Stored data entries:
####

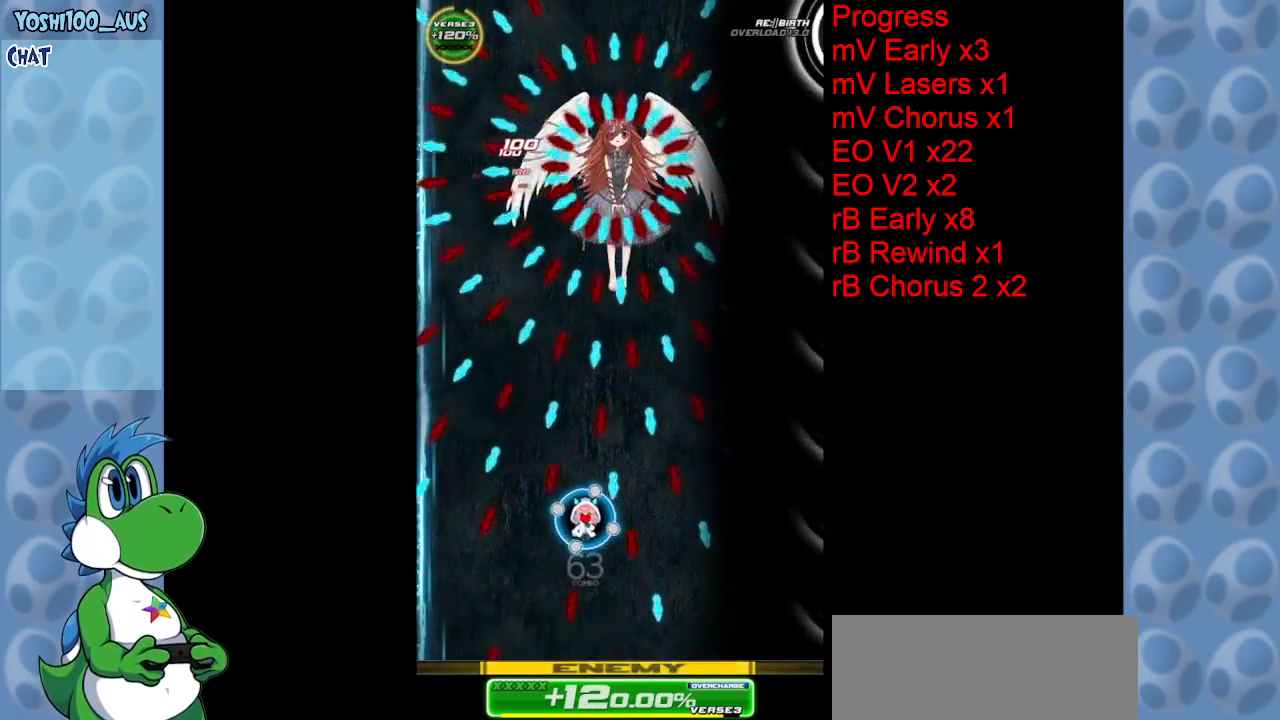
{"keys": ["right", "z"], "events": [[34, "z", "down"], [200, "z", "up"], [250, "down", "down"], [400, "z", "down"], [450, "down", "up"]]}
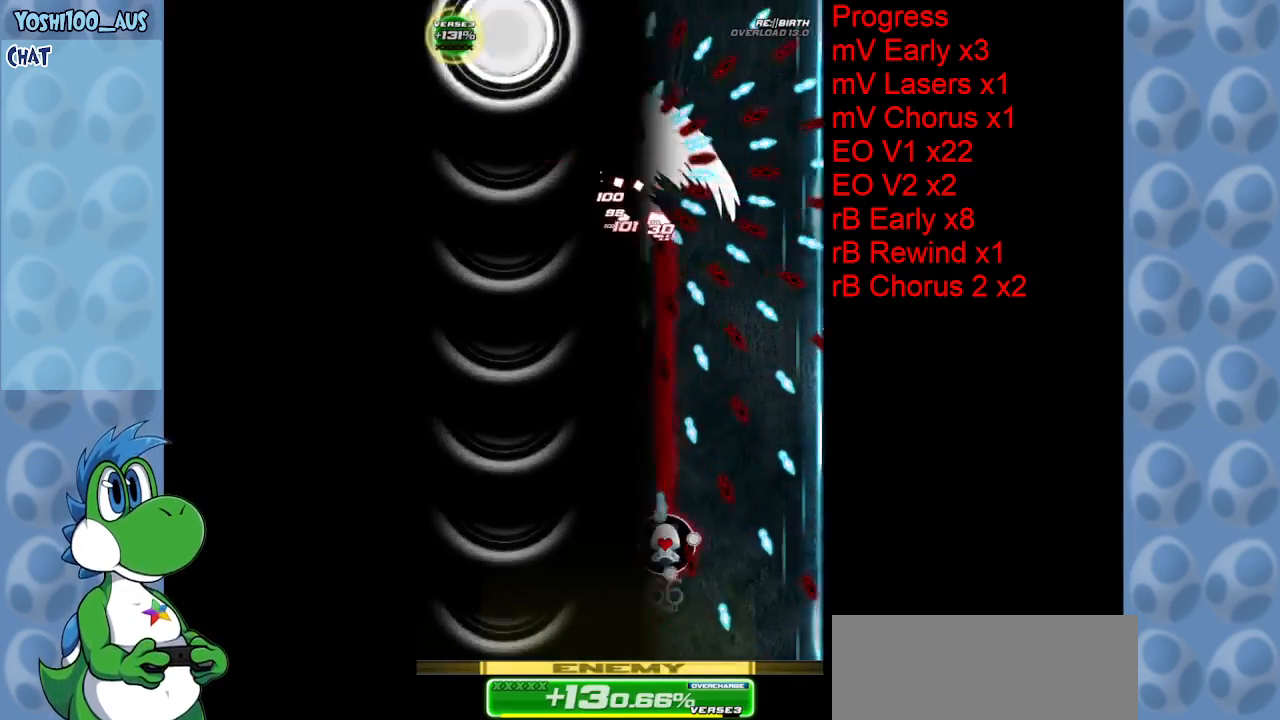
{"keys": ["down"], "events": [[34, "z", "up"], [184, "down", "down"], [267, "z", "down"], [450, "z", "up"], [500, "right", "up"]]}
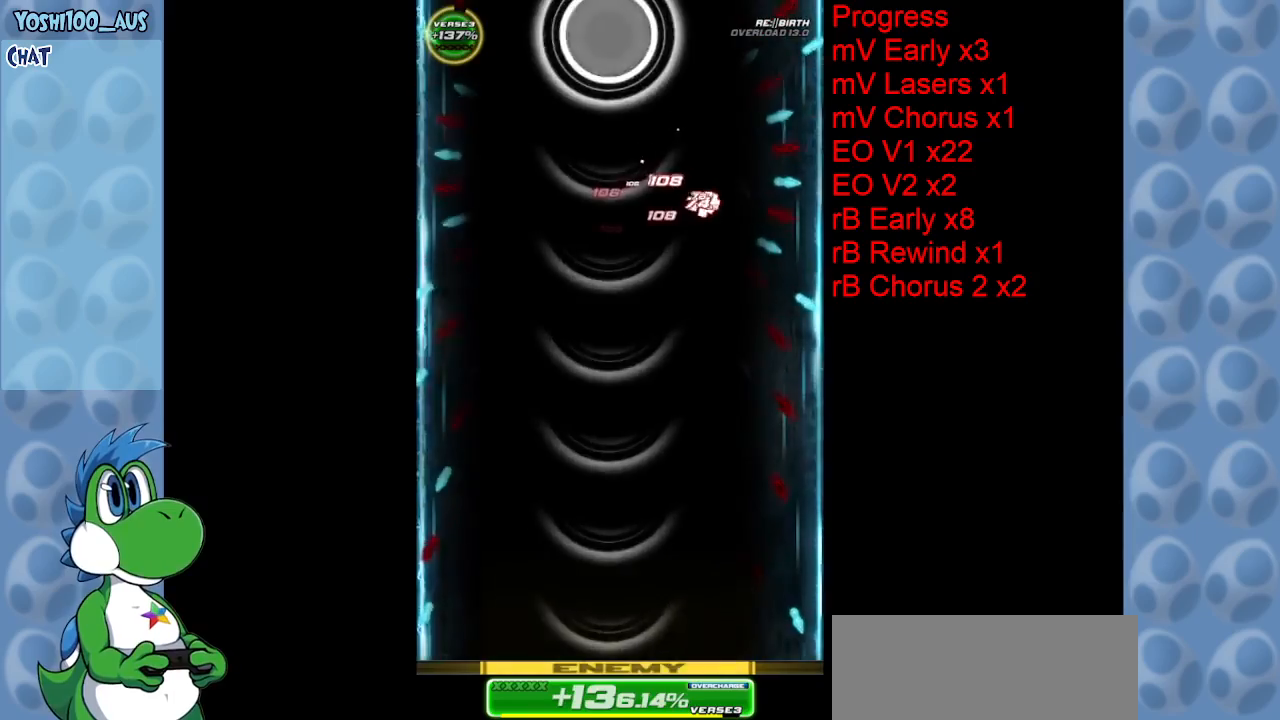
{"keys": [], "events": [[150, "z", "down"], [234, "down", "up"], [284, "z", "up"]]}
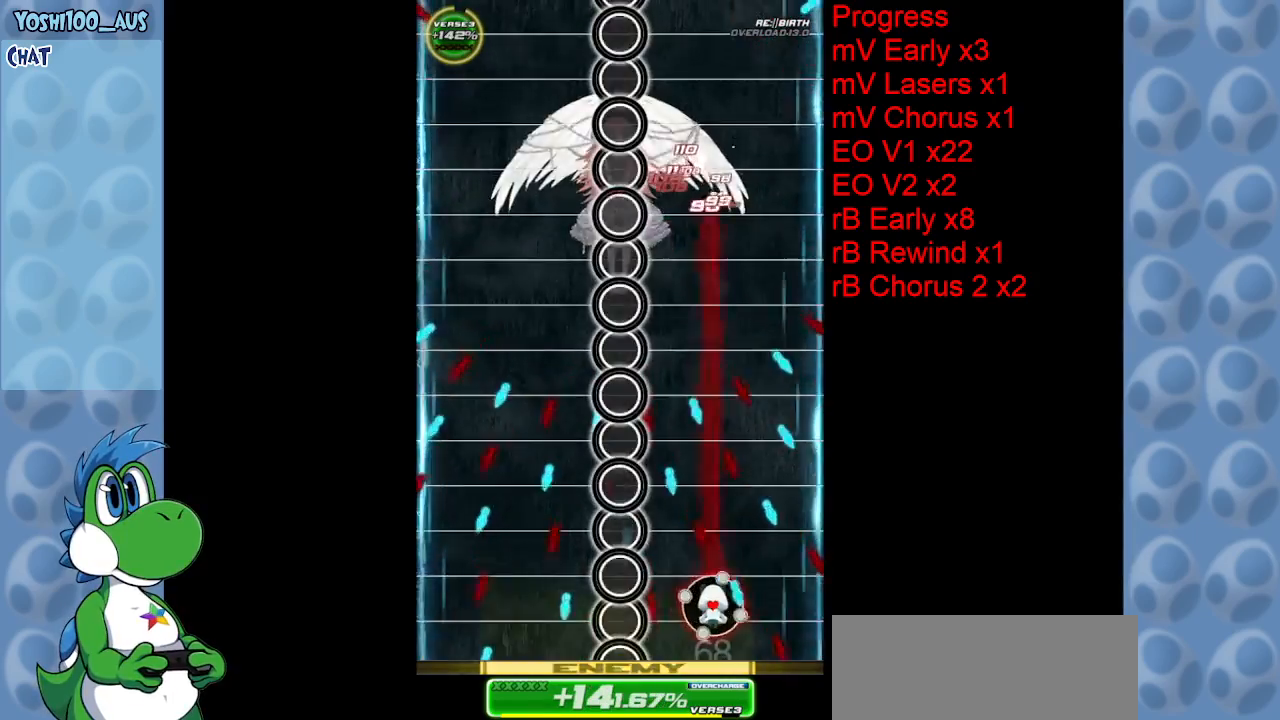
{"keys": [], "events": [[17, "left", "down"], [17, "z", "down"], [167, "left", "up"], [167, "z", "up"], [250, "left", "down"], [250, "up", "down"], [300, "up", "up"], [350, "z", "down"], [484, "left", "up"], [484, "z", "up"]]}
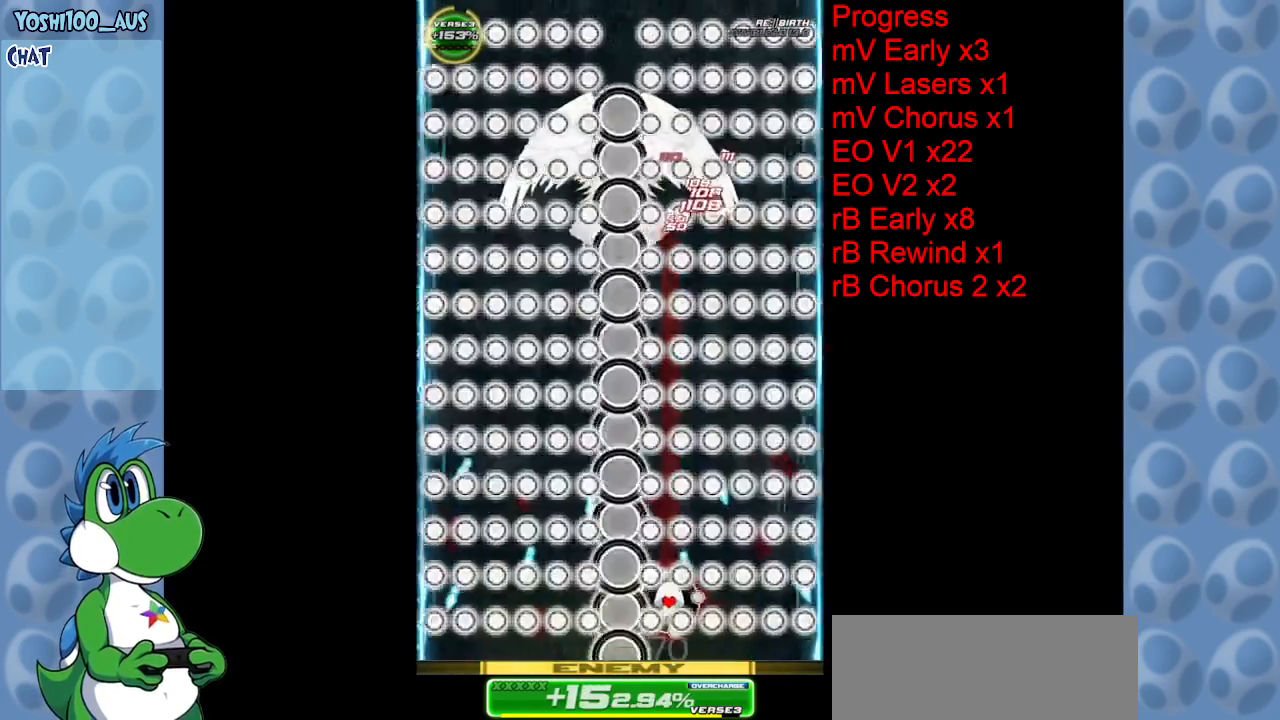
{"keys": [], "events": [[267, "down", "down"], [267, "right", "down"], [267, "z", "down"], [367, "right", "up"], [417, "down", "up"], [417, "z", "up"]]}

####

--- WHAT THE EXERCISE ASKS ---
Reproduce every line above that contains the string "right".

--- RESPONSE TO THIS EXERCISE ---
{"keys": ["right", "z"], "events": [[34, "z", "down"], [200, "z", "up"], [250, "down", "down"], [400, "z", "down"], [450, "down", "up"]]}
{"keys": ["down"], "events": [[34, "z", "up"], [184, "down", "down"], [267, "z", "down"], [450, "z", "up"], [500, "right", "up"]]}
{"keys": [], "events": [[267, "down", "down"], [267, "right", "down"], [267, "z", "down"], [367, "right", "up"], [417, "down", "up"], [417, "z", "up"]]}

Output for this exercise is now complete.